**Problems and tasks**
1. How much pork tenderloin does the stir-fry recipe list?
2. Copy the text read from the records, from the start of the records through the line containing "Blasenzähler oder Lily", inclusive. Leave out the pictures.

**Given text**
● ● ● ● ●

Roast Pork Stir-Fry with Egg Fried Rice (3 portions)

This quick stir-fry scales well for meal prep. Quantities below are doubled from the base recipe to yield three generous portions.

Ingredients

  • 510 g pork tenderloin, trimmed and sliced into thin strips
  • 240 g sushi rice (or any short-grain rice)
  • 130 g diced white onion
  • 10 ml extra-virgin olive oil (about 2 tsp)
  • 50 g peas
  • 2 medium eggs
  • 30 ml soy sauce (about 2 tbsp)
  • 30 ml white wine vinegar (about 2 tbsp)
  • Optional: minced garlic or ginger, chilli flakes, spring onions

Method

  1. Rinse rice until the water runs mostly clear. Cook according to packet instructions. Spread on a tray to steam off moisture and cool slightly (best if cooked earlier and chilled).
  2. Heat a large pan or wok over high heat. Add half the oil. Stir-fry pork strips in batches until just cooked and browned; remove and set aside.
  3. Add remaining oil. Sauté onions until translucent. Push to one side, crack in eggs and scramble until just set.
  4. Add peas, then the cooked rice. Stir-fry on high heat for 1–2 minutes to reheat and lightly crisp.
  5. Return pork to the wok. Splash in soy sauce and vinegar. Toss to coat and reduce slightly. Adjust seasoning to taste.
  6. Divide into 3 containers. Garnish with sliced spring onions or chilli if using.

● ● ● ● ●

**Data supplied**
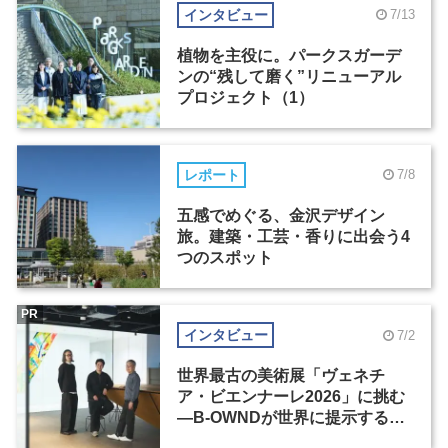
インタビュー
7/13
植物を主役に。パークスガーデ
ンの“残して磨く”リニューアル
プロジェクト（1）
レポート
7/8
五感でめぐる、金沢デザイン
旅。建築・工芸・香りに出会う4
つのスポット
PR
インタビュー
7/2
世界最古の美術展「ヴェネチ
ア・ビエンナーレ2026」に挑む
―B-OWNDが世界に提示する美
の基準とは？（前編）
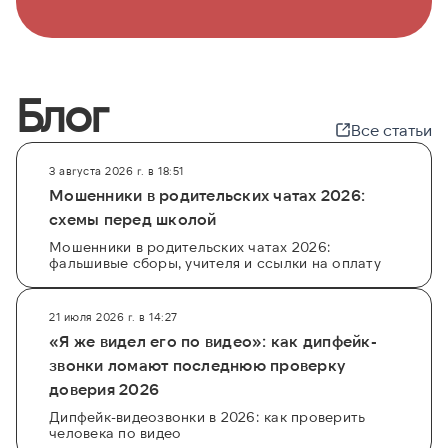
Блог
Все статьи
3 августа 2026 г. в 18:51
Мошенники в родительских чатах 2026:
схемы перед школой
Мошенники в родительских чатах 2026:
фальшивые сборы, учителя и ссылки на оплату
21 июля 2026 г. в 14:27
«Я же видел его по видео»: как дипфейк-
звонки ломают последнюю проверку
доверия 2026
Дипфейк-видеозвонки в 2026: как проверить
человека по видео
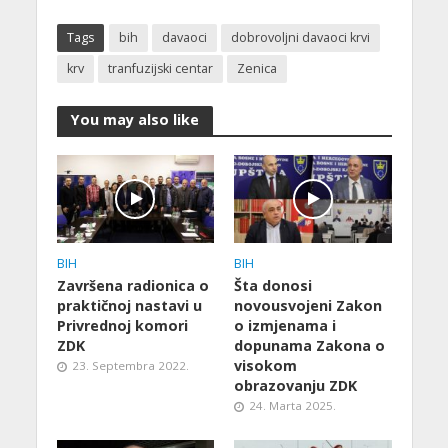
Tags
bih
davaoci
dobrovoljni davaoci krvi
krv
tranfuzijski centar
Zenica
You may also like
BIH
BIH
Završena radionica o
Šta donosi
praktičnoj nastavi u
novousvojeni Zakon
Privrednoj komori
o izmjenama i
ZDK
dopunama Zakona o
visokom
23. Septembra 2022.
obrazovanju ZDK
24. Marta 2025.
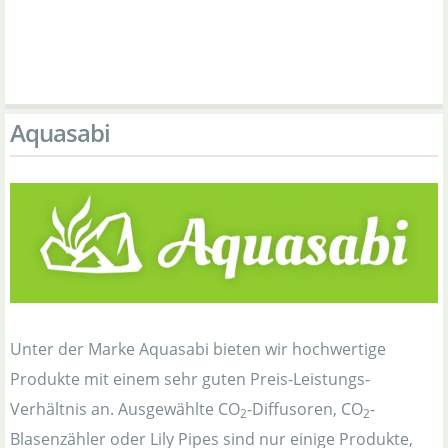
Aquasabi
Unter der Marke Aquasabi bieten wir hochwertige
Produkte mit einem sehr guten Preis-Leistungs-
Verhältnis an. Ausgewählte CO
-Diffusoren, CO
-
2
2
Blasenzähler oder Lily Pipes sind nur einige Produkte,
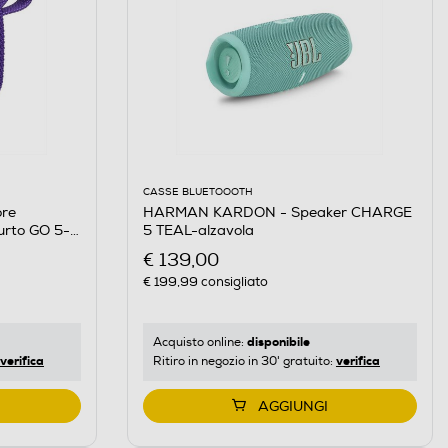
CASSE BLUETOOOTH
HARMAN KARDON - Speaker CHARGE
re
5 TEAL-alzavola
urto GO 5-
€ 139,00
€ 199,99
consigliato
disponibile
Acquisto online:
verifica
verifica
Ritiro in negozio in 30' gratuito:
AGGIUNGI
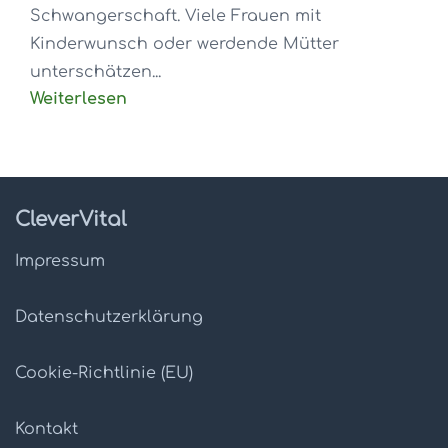
Schwangerschaft. Viele Frauen mit
Kinderwunsch oder werdende Mütter
unterschätzen...
Weiterlesen
CleverVital
Impressum
Datenschutz­erklärung
Cookie-Richtlinie (EU)
Kontakt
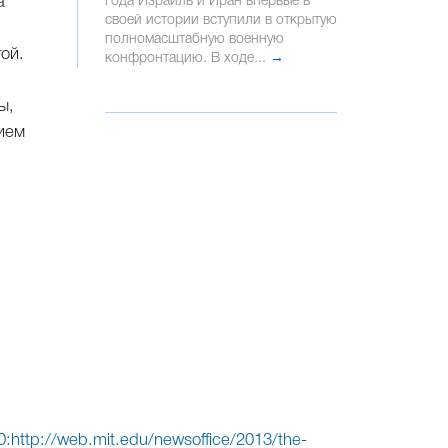
года Израиль и Иран впервые в
а
своей истории вступили в открытую
полномасштабную военную
ой.
конфронтацию. В ходе...
→
ы,
ием
0:http://web.mit.edu/newsoffice/2013/the-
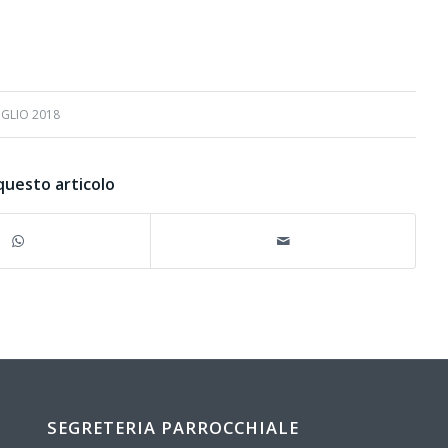
UGLIO 2018
questo articolo
SEGRETERIA PARROCCHIALE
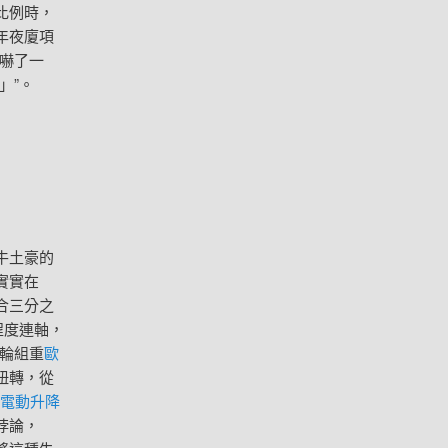
比例時，
年夜廈項
室嚇了一
」”。
牛土豪的
實實在
合三分之
程度連軸，
輪組重
歐
扭轉，從
te電動升降
悖論，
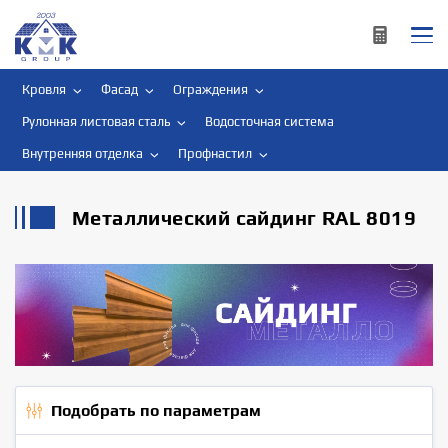
Кровля
Фасад
Ограждения
Рулонная листовая сталь
Водосточная система
Внутренняя отделка
Профнастил
Металлический сайдинг RAL 8019
Подобрать по параметрам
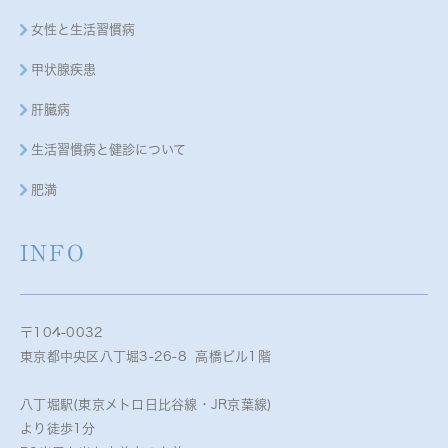
女性と生活習慣病
甲状腺疾患
肝臓病
生活習慣病と健診について
肥満
INFO
〒104-0032
東京都中央区八丁堀3-26-8 高橋ビル1階
八丁堀駅(東京メトロ日比谷線・JR京葉線)
より徒歩1分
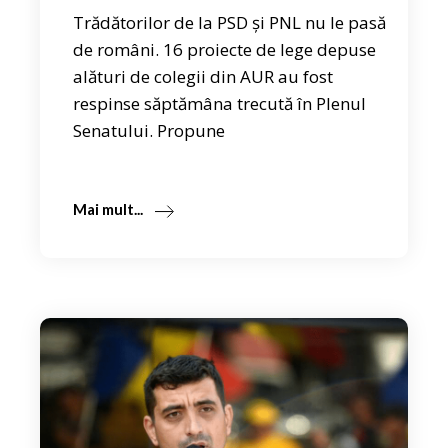
Trădătorilor de la PSD și PNL nu le pasă
de români. 16 proiecte de lege depuse
alături de colegii din AUR au fost
respinse săptămâna trecută în Plenul
Senatului. Propune
Mai mult...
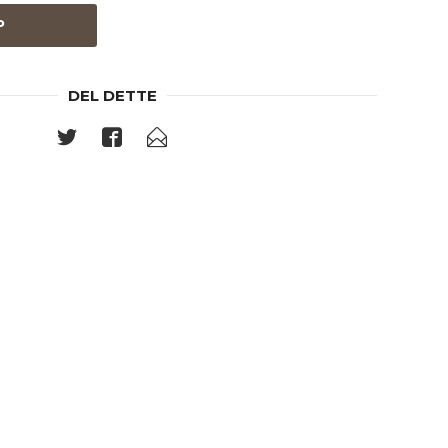
P
DEL DETTE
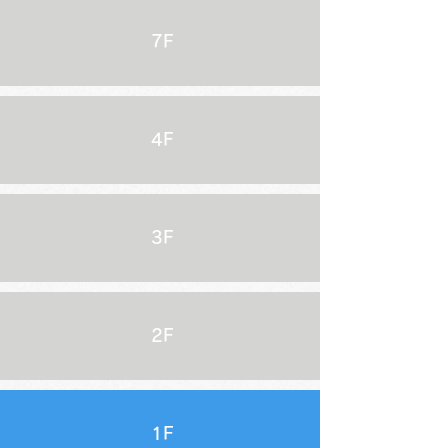
7F
4F
3F
2F
1F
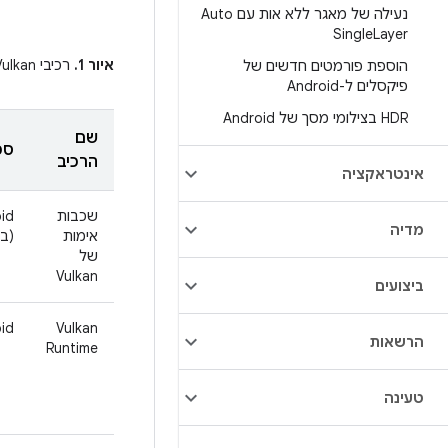
נעילה של מאגר ללא אות עם Auto
Single
Layer
איור 1.
רכיבי Vulkan
הוספת פורמטים חדשים של
פיקסלים ל-Android
HDR בצילומי מסך של Android
שם
ספ
הרכיב
אינטראקציה
שכבות
oid
מדיה
אימות
(ב-DK
של
Vulkan
ביצועים
id
Vulkan
הרשאות
Runtime
טעינה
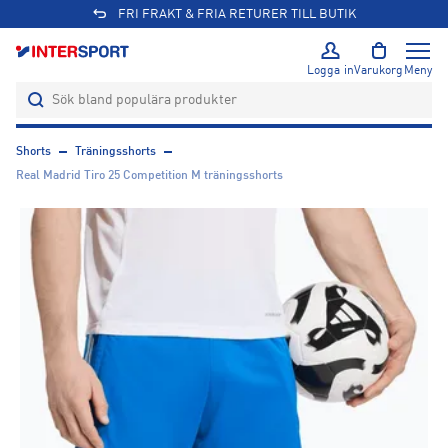
FRI FRAKT & FRIA RETURER TILL BUTIK
Logga in
Varukorg
Meny
Shorts
Träningsshorts
Real Madrid Tiro 25 Competition M träningsshorts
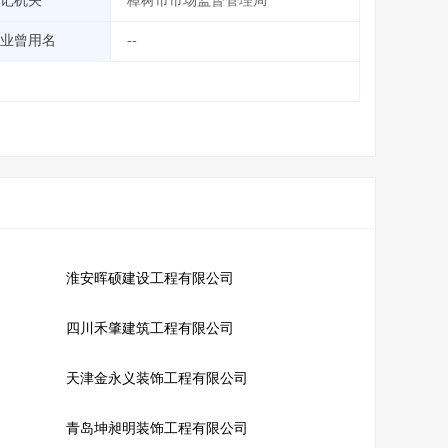
记机关
樟树市市场监督管理局
业曾用名
--
淮安晖硕建设工程有限公司
四川禾肇建筑工程有限公司
天津金永义装饰工程有限公司
青岛坤昶明装饰工程有限公司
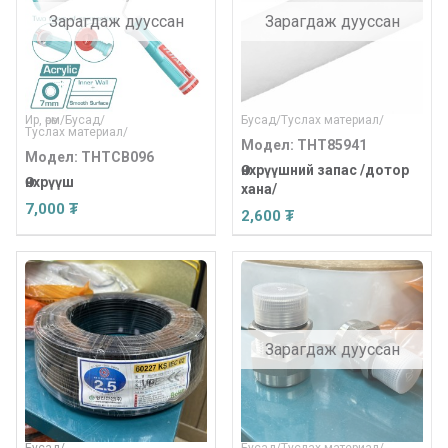
Зарагдаж дууссан
Зарагдаж дууссан
Ир, өрөм
/
Бусад
/
Бусад
/
Туслах материал
/
Туслах материал
/
Модел: THT85941
Модел: THTCB096
Өнхрүүшний запас /дотор
Өнхрүүш
хана/
7,000 ₮
2,600 ₮
Зарагдаж дууссан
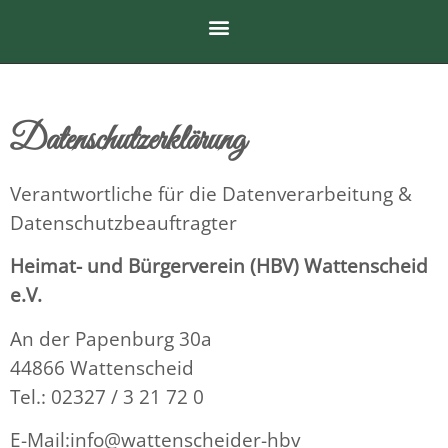
Datenschutzerklärung
Verantwortliche für die Datenverarbeitung &
Datenschutzbeauftragter
Heimat- und Bürgerverein (HBV) Wattenscheid
e.V.
An der Papenburg 30a
44866 Wattenscheid
Tel.: 02327 / 3 21 72 0
E-Mail:info@wattenscheider-hbv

● ● ● ● ●

**Answers to the exercise**
1. 510 g

2.
インタビュー
7/13
植物を主役に。パークスガーデ
ンの“残して磨く”リニューアル
プロジェクト（1）
レポート
7/8
五感でめぐる、金沢デザイン
旅。建築・工芸・香りに出会う4
つのスポット
PR
インタビュー
7/2
世界最古の美術展「ヴェネチ
ア・ビエンナーレ2026」に挑む
―B-OWNDが世界に提示する美
の基準とは？（前編）
Блог
Все статьи
3 августа 2026 г. в 18:51
Мошенники в родительских чатах 2026:
схемы перед школой
Мошенники в родительских чатах 2026:
фальшивые сборы, учителя и ссылки на оплату
21 июля 2026 г. в 14:27
«Я же видел его по видео»: как дипфейк-
звонки ломают последнюю проверку
доверия 2026
Дипфейк-видеозвонки в 2026: как проверить
человека по видео
Tags
bih
davaoci
dobrovoljni davaoci krvi
krv
tranfuzijski centar
Zenica
You may also like
BIH
BIH
Završena radionica o
Šta donosi
praktičnoj nastavi u
novousvojeni Zakon
Privrednoj komori
o izmjenama i
ZDK
dopunama Zakona o
visokom
23. Septembra 2022.
obrazovanju ZDK
24. Marta 2025.
Aquasabi
Unter der Marke Aquasabi bieten wir hochwertige
Produkte mit einem sehr guten Preis-Leistungs-
Verhältnis an. Ausgewählte CO
-Diffusoren, CO
-
2
2
Blasenzähler oder Lily Pipes sind nur einige Produkte,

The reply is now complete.